• [Task instructions]:
A: According to the tensor compiler submission, how are einsum trees executed?
B: Write out the tensor compiler submission word for word, everything from "This structure holds" down to "(root node) result.".
C: Pick up the tensor compiler submission after its last line and write what comes next.

• [Document]:
Submission 2025-06-12¶
Unary Operation¶
The support for none transposed unary operations was already added in the last submission. Therefore, we only needed to include the transpose operation additionally.
We added transpose support to parse our TensorConfig
in the TensorOperation.cpp
.
And validated with some additional tests: File: TensorOperation.test.cpp
.
bool mini_jit::TensorOperation::isValidPrimStrides(const std::span<const TensorConfig::dim_t> &dim,
const std::span<const TensorConfig::exec_t> &exec,
const std::span<const int64_t> &strides_in0, const std::span<const int64_t> &strides_out,
const TensorConfig::prim_t main_prim)
{
// ...
// no transpose
if (isExpectedStride(1, indexM, strides_in0) && isExpectedStride(1, indexM, strides_out))
{
return true;
}
// Check transpose in unary op
if (isUnary(main_prim) && isExpectedStride(1, indexM, strides_in0) && isExpectedStride(1, indexN, strides_out))
{
isTranspose = true;
return true;
}
// ...
}
Einsum Trees - Lowering¶
This section expands the capabilities of our tensor compiler by adding support for einsum trees. Specifically, we execute einsum trees by mapping them to a tree of unary and binary tensor operations. These operations can then be executed by our tensor operation backend.
1. Function that parses string of tree and sorted dimension sizes¶
First, we implemented a struct called EinsumNode
to parse the string representation of a tree and the numerically sorted dimension sizes.
This structure holds one node of the tree, its possible children, dimension sizes, and a tensor representing an intermediate or final
(root node) result.
struct EinsumNode
{
NodeType type;
float *tensor;
// Always filled — dims of the output tensor
std::vector<int64_t> output_dim_ids;
// Pointers to children
EinsumNode *left = nullptr;
EinsumNode *right = nullptr;
/**
* Gets a string representation of the einsum tree.

• [Provided data]:
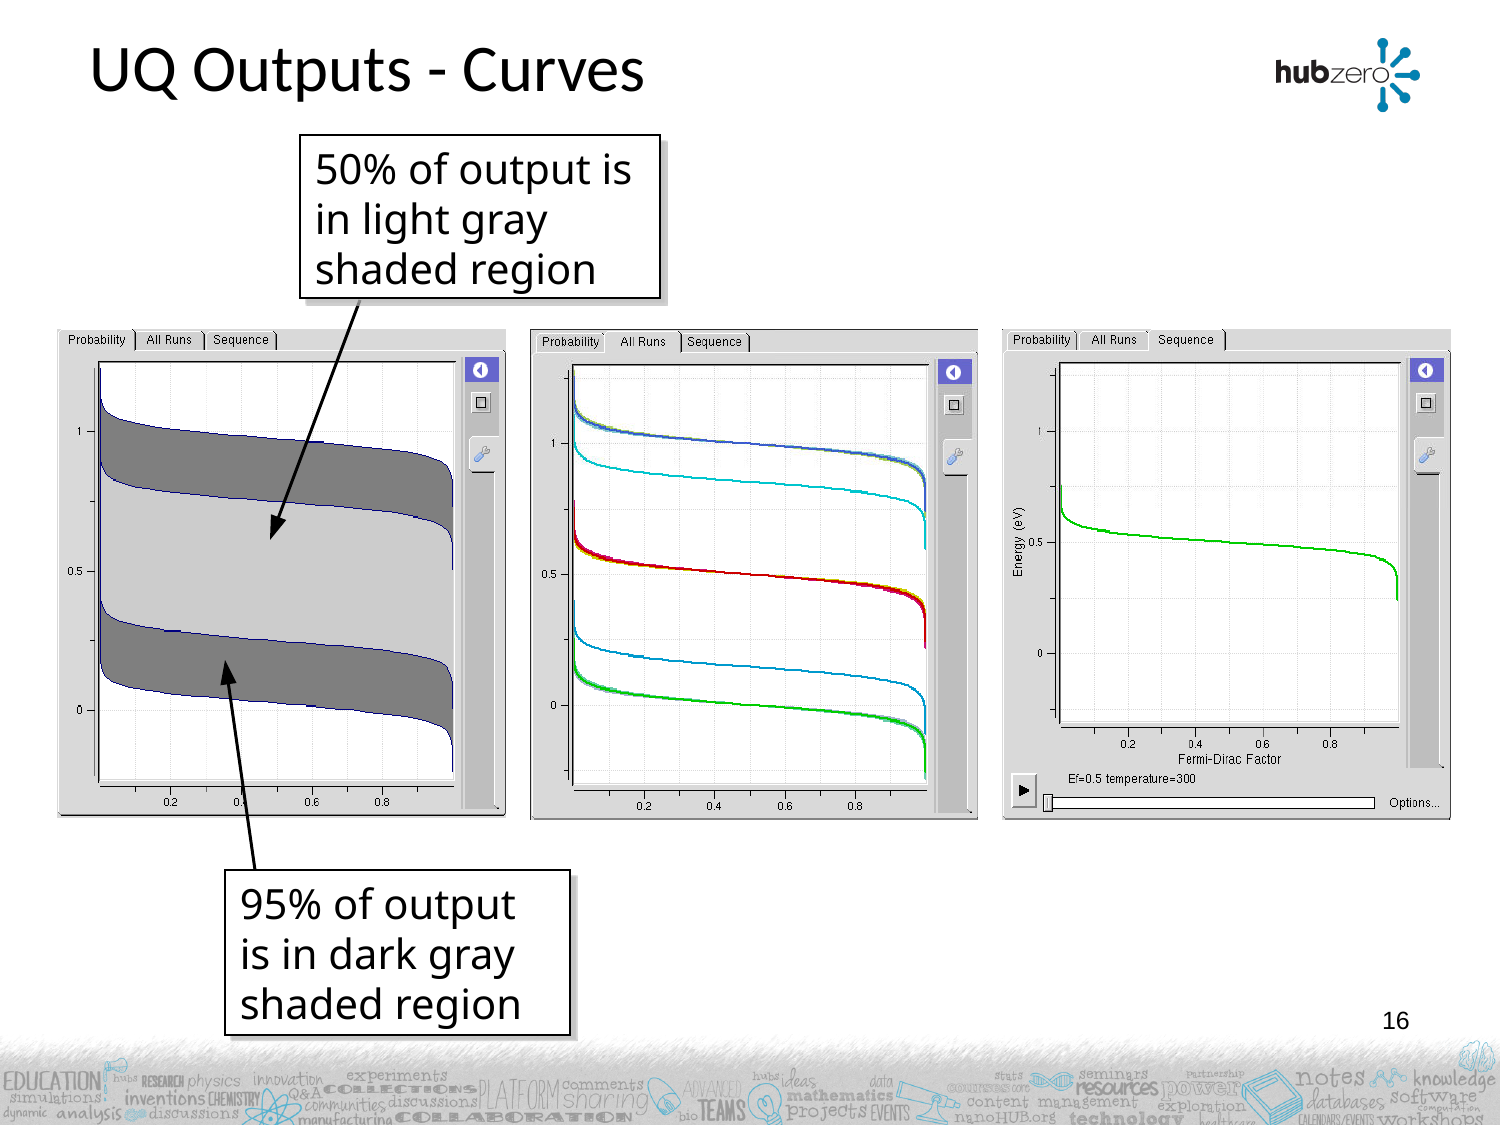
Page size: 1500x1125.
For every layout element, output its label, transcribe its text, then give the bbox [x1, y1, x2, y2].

• [Response list]:
A: They are mapped to a tree of unary and binary tensor operations.

B:
This structure holds one node of the tree, its possible children, dimension sizes, and a tensor representing an intermediate or final
(root node) result.

C:
*/
std::string to_string() const;
/**
* Get the size of the tensor represented by this node.
*
* @param dim_sizes A vector of dimension sizes corresponding to the output dimensions.
*/
int64_t get_size(const std::vector<int64_t> dim_sizes) const;
private:
/**
* This method recursively formats the node and its children into a string.
*
* @param depth The current depth in the tree, used for indentation.
* @param connection A string representing the connection type.
* @param depthString A string representation of the current depth.
* @return A formatted string representing the einsum tree.
*/
std::string _to_string(uint depth, std::string connection, std::string depthString) const;
};
Then, we implemented the logic to parse the string into a set of nodes in the parse_tree_no_optimization()
method. This method also indicates whether
the parsing was successful, ErrorParse
.
ErrorParse parse_tree_no_optimization();
// AND
EinsumNode *parse_node(size_t &pos, const std::string &str);
2. Function that lowers the contraction and permutation to the tensor operation backend¶
To lower our tree to the tensor operation backend, each EinsumNode
is lowered to one TensorConfig
. This configuration can then be
passed to the TensorOperation
. The main method for doing so is lower_node
.
TensorConfig lower_node(const EinsumNode *node);
3. Run your optimization passes on the lowered tensor operations¶
Our EinsumTree
has an execute()
method. This method recursively executes one tensor operation per EinsumNode
. Therefore, the
TensorConfig
of the current node is used as input for the TensorOperation
. Since our TensorOperation
receives a TensorConfig
as input, it runs all optimization passes on the config before executing the operation. Therefore, no additional step is needed to run
optimization passes on the lowered tensor operations.
To ensure the success of all tensor operations, the methods return an ErrorExecute
.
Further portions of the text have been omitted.